Source passage Block Start
- Dobrovoljno Pevačko Društvo, from left to right: Zoran "Kiki" Lesendrić, Nebojša Krstić and Srđan Šaper

Background information
- Origin: Belgrade, Serbia, FR Yugoslavia
- Genres: Pop rock
- Years active: 1994–1995
- Label: Eastfield Music
- Members: Nebojša Krstić Srđan Šaper Kiki Lesendrić

= Dobrovoljno Pevačko Društvo =

Dobrovoljno Pevačko Društvo was a Serbian supergroup consisting of former Idoli members Nebojša Krstić and Srđan Šaper and Piloti frontman Kiki Lesendrić. The band released only one album and disbanded.
Source passage Block End
Data records Block Start
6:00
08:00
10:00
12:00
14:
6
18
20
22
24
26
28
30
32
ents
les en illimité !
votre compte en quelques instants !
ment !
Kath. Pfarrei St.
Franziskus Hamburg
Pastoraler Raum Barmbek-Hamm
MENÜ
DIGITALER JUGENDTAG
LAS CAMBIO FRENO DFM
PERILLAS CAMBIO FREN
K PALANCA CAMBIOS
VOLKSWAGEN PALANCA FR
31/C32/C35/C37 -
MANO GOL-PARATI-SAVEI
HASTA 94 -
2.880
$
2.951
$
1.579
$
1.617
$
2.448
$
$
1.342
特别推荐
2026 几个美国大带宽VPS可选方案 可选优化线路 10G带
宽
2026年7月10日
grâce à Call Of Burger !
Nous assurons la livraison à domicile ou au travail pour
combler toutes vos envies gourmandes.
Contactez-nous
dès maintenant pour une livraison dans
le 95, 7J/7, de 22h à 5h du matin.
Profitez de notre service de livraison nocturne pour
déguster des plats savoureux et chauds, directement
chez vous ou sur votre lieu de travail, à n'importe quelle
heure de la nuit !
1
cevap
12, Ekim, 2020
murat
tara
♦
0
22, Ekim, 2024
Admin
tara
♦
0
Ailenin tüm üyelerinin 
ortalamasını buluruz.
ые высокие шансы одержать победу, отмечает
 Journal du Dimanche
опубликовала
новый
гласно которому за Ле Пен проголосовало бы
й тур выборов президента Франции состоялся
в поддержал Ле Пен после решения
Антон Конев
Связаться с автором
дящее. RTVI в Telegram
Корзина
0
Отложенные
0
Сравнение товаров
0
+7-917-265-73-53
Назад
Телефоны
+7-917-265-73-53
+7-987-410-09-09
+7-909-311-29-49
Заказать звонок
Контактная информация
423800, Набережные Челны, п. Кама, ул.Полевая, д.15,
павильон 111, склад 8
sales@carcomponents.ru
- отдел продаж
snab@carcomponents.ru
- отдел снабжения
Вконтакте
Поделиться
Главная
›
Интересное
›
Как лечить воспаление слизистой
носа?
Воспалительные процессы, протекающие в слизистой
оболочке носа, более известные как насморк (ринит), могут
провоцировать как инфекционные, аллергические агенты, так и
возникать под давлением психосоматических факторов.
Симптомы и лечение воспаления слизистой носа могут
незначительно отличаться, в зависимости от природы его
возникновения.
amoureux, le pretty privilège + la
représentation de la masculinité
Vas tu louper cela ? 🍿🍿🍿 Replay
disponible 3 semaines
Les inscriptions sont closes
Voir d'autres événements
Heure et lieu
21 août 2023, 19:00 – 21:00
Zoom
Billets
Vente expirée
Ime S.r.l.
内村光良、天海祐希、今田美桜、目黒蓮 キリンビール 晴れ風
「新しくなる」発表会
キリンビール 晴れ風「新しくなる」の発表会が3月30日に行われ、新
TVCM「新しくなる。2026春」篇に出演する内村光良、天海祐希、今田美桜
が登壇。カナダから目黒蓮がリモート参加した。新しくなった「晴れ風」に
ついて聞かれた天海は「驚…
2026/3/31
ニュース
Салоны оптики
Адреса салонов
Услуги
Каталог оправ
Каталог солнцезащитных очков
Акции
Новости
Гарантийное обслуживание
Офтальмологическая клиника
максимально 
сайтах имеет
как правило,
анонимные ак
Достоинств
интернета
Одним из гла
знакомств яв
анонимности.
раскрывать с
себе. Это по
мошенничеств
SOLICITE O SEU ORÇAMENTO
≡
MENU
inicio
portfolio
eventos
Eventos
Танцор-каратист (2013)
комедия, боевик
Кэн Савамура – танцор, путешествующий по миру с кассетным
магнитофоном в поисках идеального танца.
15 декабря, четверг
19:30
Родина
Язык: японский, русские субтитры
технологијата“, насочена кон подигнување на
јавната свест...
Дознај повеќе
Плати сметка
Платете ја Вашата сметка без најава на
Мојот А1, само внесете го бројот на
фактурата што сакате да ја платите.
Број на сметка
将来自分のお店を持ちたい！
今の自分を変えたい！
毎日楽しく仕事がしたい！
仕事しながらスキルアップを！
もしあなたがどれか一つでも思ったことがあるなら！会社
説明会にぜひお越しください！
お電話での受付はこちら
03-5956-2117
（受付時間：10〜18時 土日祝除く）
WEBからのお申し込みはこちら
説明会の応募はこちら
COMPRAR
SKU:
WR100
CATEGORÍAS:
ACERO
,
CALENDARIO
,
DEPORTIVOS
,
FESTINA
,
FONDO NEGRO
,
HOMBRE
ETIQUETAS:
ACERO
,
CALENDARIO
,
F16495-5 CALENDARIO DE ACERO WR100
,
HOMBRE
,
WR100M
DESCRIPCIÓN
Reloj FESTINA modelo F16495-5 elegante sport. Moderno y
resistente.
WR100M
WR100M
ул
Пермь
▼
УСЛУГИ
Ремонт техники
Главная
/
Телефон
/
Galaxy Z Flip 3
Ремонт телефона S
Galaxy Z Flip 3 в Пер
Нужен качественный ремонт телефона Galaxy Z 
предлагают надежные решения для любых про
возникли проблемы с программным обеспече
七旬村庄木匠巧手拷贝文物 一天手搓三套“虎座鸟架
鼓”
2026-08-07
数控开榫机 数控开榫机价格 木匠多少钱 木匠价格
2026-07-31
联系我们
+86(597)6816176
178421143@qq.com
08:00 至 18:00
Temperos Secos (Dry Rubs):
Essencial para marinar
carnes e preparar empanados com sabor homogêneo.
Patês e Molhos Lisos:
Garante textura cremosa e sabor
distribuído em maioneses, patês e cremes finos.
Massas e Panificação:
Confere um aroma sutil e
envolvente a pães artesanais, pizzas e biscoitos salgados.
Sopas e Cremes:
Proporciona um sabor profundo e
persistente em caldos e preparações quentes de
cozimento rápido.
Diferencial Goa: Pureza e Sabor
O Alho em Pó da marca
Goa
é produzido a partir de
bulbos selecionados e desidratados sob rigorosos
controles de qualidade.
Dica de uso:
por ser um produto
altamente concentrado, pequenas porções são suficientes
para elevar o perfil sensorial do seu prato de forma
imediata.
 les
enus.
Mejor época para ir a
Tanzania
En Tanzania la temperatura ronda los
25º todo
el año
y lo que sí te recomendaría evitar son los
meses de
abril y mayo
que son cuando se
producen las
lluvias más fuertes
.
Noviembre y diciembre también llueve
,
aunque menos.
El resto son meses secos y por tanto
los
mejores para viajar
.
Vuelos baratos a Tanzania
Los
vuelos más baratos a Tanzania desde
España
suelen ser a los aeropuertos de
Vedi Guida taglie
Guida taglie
Data records Block End
Exercise set:
[1] Please convert the records into a Markdown table with the columns Row and Line, starting at the first line of the records and stopping after the line that contains "snab@carcomponents.ru". Number each row and leave out blank lines.
[2] Write a continuation of the Dobrovoljno Pevačko Društvo article, picking up after its final sentence.

Answers per task:
[1]
| Row | Line |
|---|---|
| 1 | 6:00 |
| 2 | 08:00 |
| 3 | 10:00 |
| 4 | 12:00 |
| 5 | 14: |
| 6 | 6 |
| 7 | 18 |
| 8 | 20 |
| 9 | 22 |
| 10 | 24 |
| 11 | 26 |
| 12 | 28 |
| 13 | 30 |
| 14 | 32 |
| 15 | ents |
| 16 | les en illimité ! |
| 17 | votre compte en quelques instants ! |
| 18 | ment ! |
| 19 | Kath. Pfarrei St. |
| 20 | Franziskus Hamburg |
| 21 | Pastoraler Raum Barmbek-Hamm |
| 22 | MENÜ |
| 23 | DIGITALER JUGENDTAG |
| 24 | LAS CAMBIO FRENO DFM |
| 25 | PERILLAS CAMBIO FREN |
| 26 | K PALANCA CAMBIOS |
| 27 | VOLKSWAGEN PALANCA FR |
| 28 | 31/C32/C35/C37 - |
| 29 | MANO GOL-PARATI-SAVEI |
| 30 | HASTA 94 - |
| 31 | 2.880 |
| 32 | $ |
| 33 | 2.951 |
| 34 | $ |
| 35 | 1.579 |
| 36 | $ |
| 37 | 1.617 |
| 38 | $ |
| 39 | 2.448 |
| 40 | $ |
| 41 | $ |
| 42 | 1.342 |
| 43 | 特别推荐 |
| 44 | 2026 几个美国大带宽VPS可选方案 可选优化线路 10G带 |
| 45 | 宽 |
| 46 | 2026年7月10日 |
| 47 | grâce à Call Of Burger ! |
| 48 | Nous assurons la livraison à domicile ou au travail pour |
| 49 | combler toutes vos envies gourmandes. |
| 50 | Contactez-nous |
| 51 | dès maintenant pour une livraison dans |
| 52 | le 95, 7J/7, de 22h à 5h du matin. |
| 53 | Profitez de notre service de livraison nocturne pour |
| 54 | déguster des plats savoureux et chauds, directement |
| 55 | chez vous ou sur votre lieu de travail, à n'importe quelle |
| 56 | heure de la nuit ! |
| 57 | 1 |
| 58 | cevap |
| 59 | 12, Ekim, 2020 |
| 60 | murat |
| 61 | tara |
| 62 | ♦ |
| 63 | 0 |
| 64 | 22, Ekim, 2024 |
| 65 | Admin |
| 66 | tara |
| 67 | ♦ |
| 68 | 0 |
| 69 | Ailenin tüm üyelerinin  |
| 70 | ortalamasını buluruz. |
| 71 | ые высокие шансы одержать победу, отмечает |
| 72 |  Journal du Dimanche |
| 73 | опубликовала |
| 74 | новый |
| 75 | гласно которому за Ле Пен проголосовало бы |
| 76 | й тур выборов президента Франции состоялся |
| 77 | в поддержал Ле Пен после решения |
| 78 | Антон Конев |
| 79 | Связаться с автором |
| 80 | дящее. RTVI в Telegram |
| 81 | Корзина |
| 82 | 0 |
| 83 | Отложенные |
| 84 | 0 |
| 85 | Сравнение товаров |
| 86 | 0 |
| 87 | +7-917-265-73-53 |
| 88 | Назад |
| 89 | Телефоны |
| 90 | +7-917-265-73-53 |
| 91 | +7-987-410-09-09 |
| 92 | +7-909-311-29-49 |
| 93 | Заказать звонок |
| 94 | Контактная информация |
| 95 | 423800, Набережные Челны, п. Кама, ул.Полевая, д.15, |
| 96 | павильон 111, склад 8 |
| 97 | sales@carcomponents.ru |
| 98 | - отдел продаж |
| 99 | snab@carcomponents.ru |

[2]
== History ==
Idoli members Nebojša Krstić (drum loops, vocals) and Srđan Šaper (vocals) started working with Kiki Lesendrić (guitar) in 1994 and preparing music for an album. The recording took place in Budapest in the Utopia Studio during early 1995. Beside the three, as guest appeared Nenad Stefanović "Japanac" (bass guitar and guitar), Milan Đurđević (Neverne Bebe leader, keyboards), Istvan Alapi (guitar) and Zoltan Hetenyi (drums). Backing vocals were done by Aleksandra and Kristina Kovač. The arrangements and production were done by Lesendrić. The album was released by Eastfield Music under the name Nedelja na Duhove. Promotional video was recorded for the track "Čekaj me". Even though the album was commercially successful, the band ceased to exist.

In 2005 Nebojša Krstić stated in an interview that Šaper prepared some new material for a new album, but due to obligations, they are not able to record.

== Discography ==
=== Studio albums ===
- Nedelja na Duhove (1995)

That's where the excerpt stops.